UFSC/HU - Hospital Universitário Prof. Polydoro Ernani de São Thiago (SC) — Prova 2023
Considerando um recém-nascido de mãe com tuberculose pulmonar, ainda bacilífera após o nascimento, está INCORRETO afirmar que:
RN de mãe bacilífera: NÃO vacinar BCG inicialmente; aleitamento materno é permitido com precauções.
A conduta para RN de mãe bacilífera visa prevenir a tuberculose congênita e pós-natal. A vacina BCG é contraindicada inicialmente devido ao risco de infecção latente ou ativa, e o aleitamento materno é seguro com medidas de proteção para a mãe.
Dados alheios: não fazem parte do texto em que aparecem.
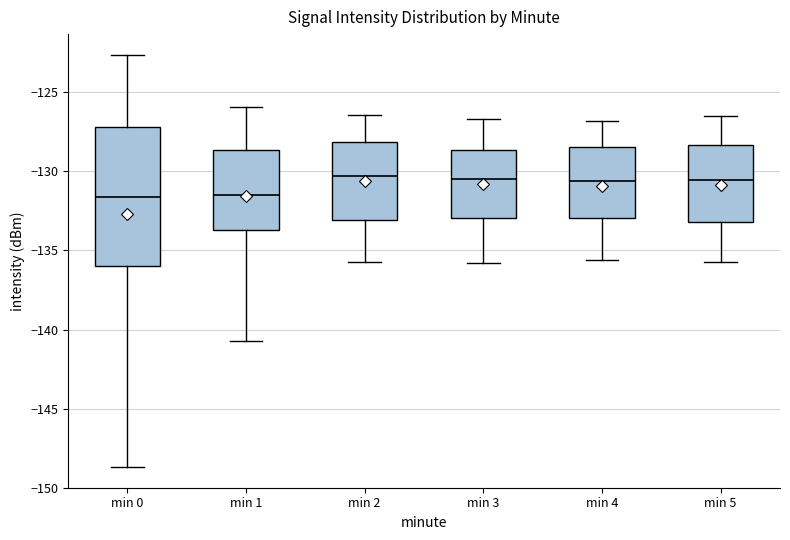

Where is the lower edge of the box for min 0 on the y-axis? The values are not printed on the chart, so give them approximately, as read against the axis.

-136.0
A tuberculose (TB) em recém-nascidos (RN) é uma condição grave que pode ser congênita (adquirida intraútero) ou pós-natal (adquirida após o nascimento). A exposição de um RN a uma mãe bacilífera representa um alto risco de infecção, exigindo uma abordagem profilática rigorosa para prevenir a doença, que pode ter alta morbimortalidade nessa faixa etária. O manejo adequado é crucial para a saúde pública e para a formação do residente. A fisiopatologia da TB neonatal envolve a transmissão via transplacentária, aspiração de líquido amniótico infectado ou contato direto pós-natal. O diagnóstico de TB congênita é desafiador, baseando-se em critérios clínicos, radiológicos e microbiológicos. A suspeita deve ser alta em RN com sintomas inespecíficos e história materna de TB ativa. O tratamento e a profilaxia são pilares. A quimioprofilaxia com isoniazida é fundamental para RN expostos. A vacina BCG é contraindicada inicialmente em RN de mães bacilíferas até que a infecção seja descartada. O aleitamento materno é incentivado, com a mãe utilizando máscara e em tratamento, pois os benefícios superam os riscos de transmissão.
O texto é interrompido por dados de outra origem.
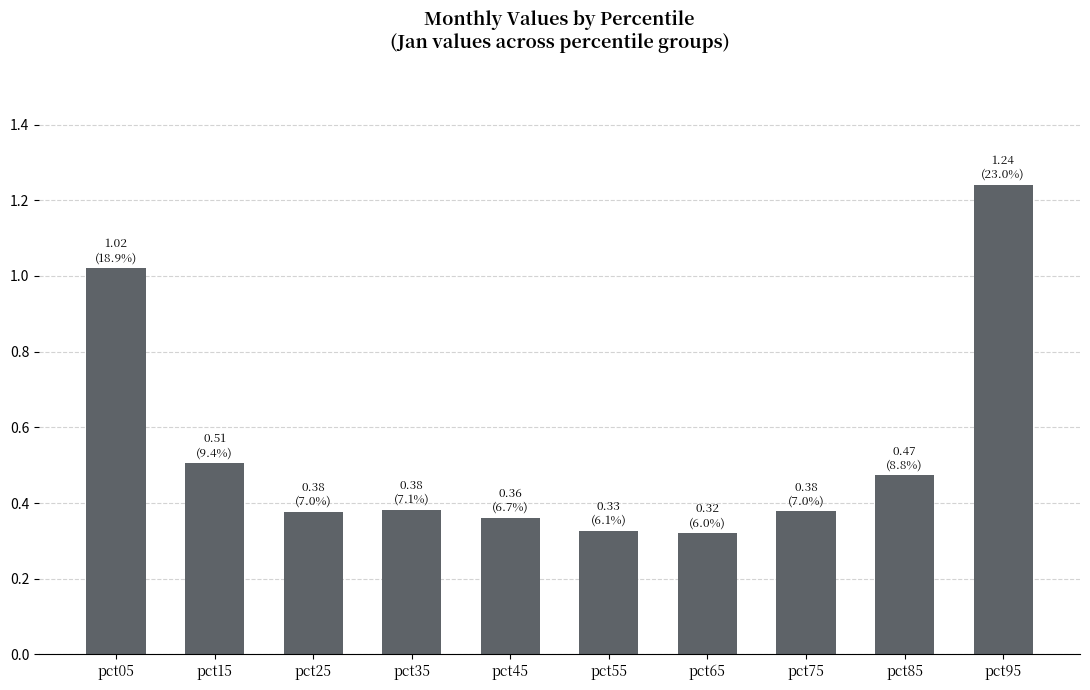

Which label corresponds to the largest value in the chart?

pct95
A conduta inicial envolve afastar tuberculose congênita e iniciar quimioprofilaxia com isoniazida. A vacina BCG é adiada até que a infecção seja descartada ou tratada.
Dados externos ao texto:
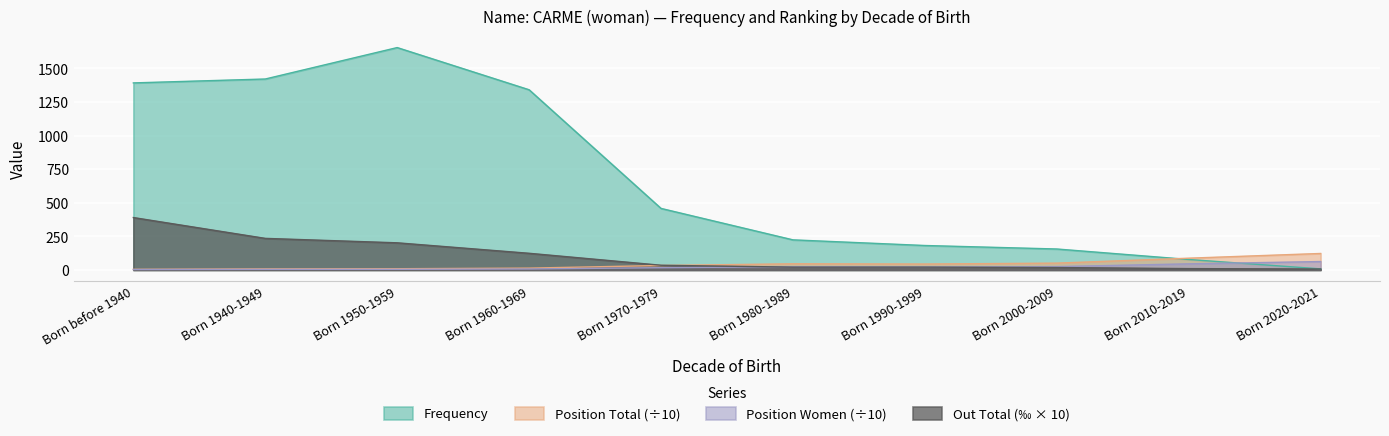

How many interior local peaks does the Position Women series have?

1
Sim, o aleitamento materno é seguro e recomendado, desde que a mãe esteja em tratamento e utilize máscara durante o contato com o bebê para evitar a transmissão aérea.
A vacina BCG é indicada após 3 meses de quimioprofilaxia, se o teste tuberculínico for negativo, confirmando que o RN não desenvolveu infecção latente ou ativa.